§ **Given text**
====

I refer you to the five Colorado painters killed this week while applying epoxy paint to pipes in a confined space and to remind you of the two recent fatalities at The Orleans here in Las Vegas. This type of death is so preventable.

Michael C. Maze

LAS VEGAS

On the links

To the editor:

Twenty-five years ago a number of community leaders established the Las Vegas Founders Club for the express purpose of bringing a professional golf event to our community. Their intentions and goals for this event were to promote golf in Las Vegas, to promote the city of Las Vegas as a recreational destination, and to raise significant funds for local charities.

Over the ensuing 25 years, the Las Vegas Founders Club has been highly successful in helping establish Las Vegas as a golf destination, in promoting our city on a nationwide level, and in raising more than $15 million for nearly 100 local charities benefiting those less fortunate in our community.

Earlier this year we were replaced by the PGA Tour as the host organization for professional golf in our community. The news of this replacement, and the manner in which it was delivered, was highly disappointing to our organization. Despite the change, the Founders Club remains committed to those goals established 25 years ago. We continue to believe professional golf is an integral part of the sports and entertainment fabric of our community, and we ask that all golf enthusiasts continue to support the 2007 Frys.com Open with the same fervor you have shown in the past.

The Founders Club remains committed to the promotion of golf in Las Vegas. We will continue our activities by pursuing even greater exposure for our UNLV men’s collegiate golf event, the No. 1 collegiate event in the nation the past two years, and through our support of the UNLV women’s golf program, and our highly rated American Junior Golf Association event.

====

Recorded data
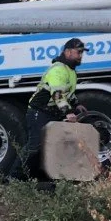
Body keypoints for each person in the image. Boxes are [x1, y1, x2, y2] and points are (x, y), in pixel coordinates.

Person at [24, 38, 85, 184]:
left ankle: (42, 180)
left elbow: (67, 92)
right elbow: (57, 94)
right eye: (78, 52)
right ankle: (14, 178)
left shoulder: (69, 70)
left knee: (50, 146)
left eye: (82, 53)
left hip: (50, 112)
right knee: (35, 146)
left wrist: (76, 104)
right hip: (39, 111)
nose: (81, 56)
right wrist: (68, 112)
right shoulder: (58, 69)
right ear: (68, 52)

====

§ **Tasks to carry out**
(a) Render this sentence from the letters to the editor in Spanish: "The Founders Club remains committed to the promotion of golf in Las Vegas."
(b) According to the letters to the editor, what intentions and goals did the founders of the Las Vegas Founders Club set for the professional golf event? List all of them.
(c) Resume the letters to the editor after their final sentence.

§ **Responses per task**
(a) El Founders Club mantiene su compromiso con la promoción del golf en Las Vegas.

(b)
- To promote golf in Las Vegas
- To promote the city of Las Vegas as a recreational destination
- To raise significant funds for local charities

(c)
We sincerely and humbly thank all of you who have helped us make such a significant impact in our community over these many years. Without your support of professional golf in Southern Nevada, none of this success would have been possible. We also wish the Shriner’s Club the very best of luck with their 2007 event and beyond, as the Founders look forward to continuing our presence in charitable and sporting endeavors in our community.

Tim Cashman

Kenneth Gardner

LAS VEGAS

MR. CASHMAN IS CHAIRMAN OF THE LAS VEGAS FOUNDERS GOLF FOUNDATION. MR. GARDNER IS PRESIDENT OF THE LAS VEGAS FOUNDERS CLUB.

Costly illegals

To the editor:

I lived in Las Vegas for 45 years and watched over the past 20 years how the gigantic appetite for cheap labor in Las Vegas has led to illegal aliens replacing working citizens in construction, landscaping and most all services.

As a construction contractor for 35 years, I know that illegal construction and landscape workers are mostly all paid cash and that illegals in general contribute little or nothing to help pay for the expenses of your community.

Providing schooling, health care and social services to illegals costs untold millions, local governments are afraid to let taxpayers citizen know the real cost.